## WORK TO COMPLETE:
Answer these questions from the text about Uma's new menu:
(a) What is the name of the restaurant's new culinary direction?
(b) Which two countries does Javiera call the anchor points of each seasonal menu?
(c) In what year was Javiera recognized as an Emerging Female Leader?

That reverence for origin now underpins Uma’s new seasonal menu, launched following Pan Pacific Perth’s recent refurbishment. The restaurant’s new culinary direction, Cocina de Autor, expands beyond its original Peruvian origins to celebrate the broader flavours, stories and landscapes of South America, grounded firmly in Western Australian geography.
"Those roots gave me a ‘produce-first’ compass and a belief that food carries culture,” she says. "At Uma I channel that spirit by blending traditional South American flavours with modern technique and local WA ingredients, keeping the feeling of home while evolving the form.”
Each menu unfolds around a carefully constructed narrative. "I build each seasonal menu around a cultural ‘arc’ – Peru and Chile are my anchor points, then I weave in ideas researched from Bolivia, Ecuador and Brazil so the journey feels coherent, not crowded,” she says. "We align dishes with the Perth dining calendar and South American festivals, so the storytelling meets the moment and the best Western Australian produce available.” Local ingredients shape everything. "My rule: authentic techniques, local terroir. I apply cevichería methods, woodfire and marinades to WA seafood and meat – letting acidity, heat and texture balance shine,” she explains. Shark Bay snapper and O’Connor beef now form the backbone of many dishes. "Their quality and consistency surprised me when I first arrived and they’ve become menu mainstays.”
Her Ceviche Peruano encapsulates that fusion. "Our Ceviche Peruano with Shark Bay snapper is the perfect example – classic Peruvian leche de tigre, local pristine fish, and a presentation that respects both Pacific tradition and WA produce. It’s bright, mineral, and alive – everything I love about this cuisine in one bowl.” Yet, for Javiera, food is only one part of the story. Beyond the plate, South American culture pulses through the entire dining experience. "The colours, textures and rhythm of South America absolutely inform how we plate and how we host,” she says. "At Uma, we pair storytelling service with dishes, cocktails like the Pisco Sour, and a room design that echoes earthy Peruvian tones – so guests feel the culture, not just taste it.”
That sense of atmosphere extends behind the scenes too, into a kitchen culture shaped by empathy, discipline and care. In 2024, Javiera was recognised as an Emerging Female Leader in the Australian Hotels Association awards, honouring her commitment to excellence and inclusive leadership.
"For me, leadership is clarity, care and courage – setting a vision, protecting standards and creating space where every voice matters,” she says. "Recognition as an Emerging Female Leader affirmed that leading with empathy and discipline can lift a whole team and guest experience.”

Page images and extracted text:
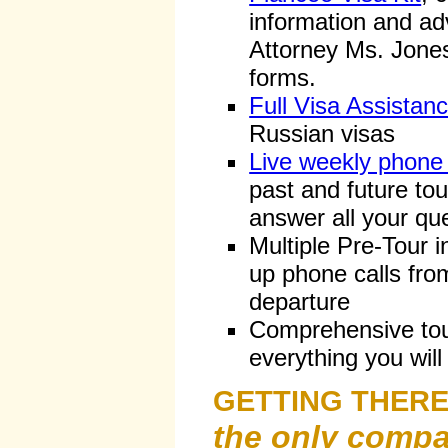
information and ad
Attorney Ms. Jones
forms.
Full Visa Assistan
Russian visas
Live weekly phone
past and future tou
answer all your qu
Multiple Pre-Tour i
up phone calls from
departure
Comprehensive tour
everything you will
GETTING THER
the only compa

## YOUR SOLUTION:
(a) Cocina de Autor
(b) Peru and Chile
(c) 2024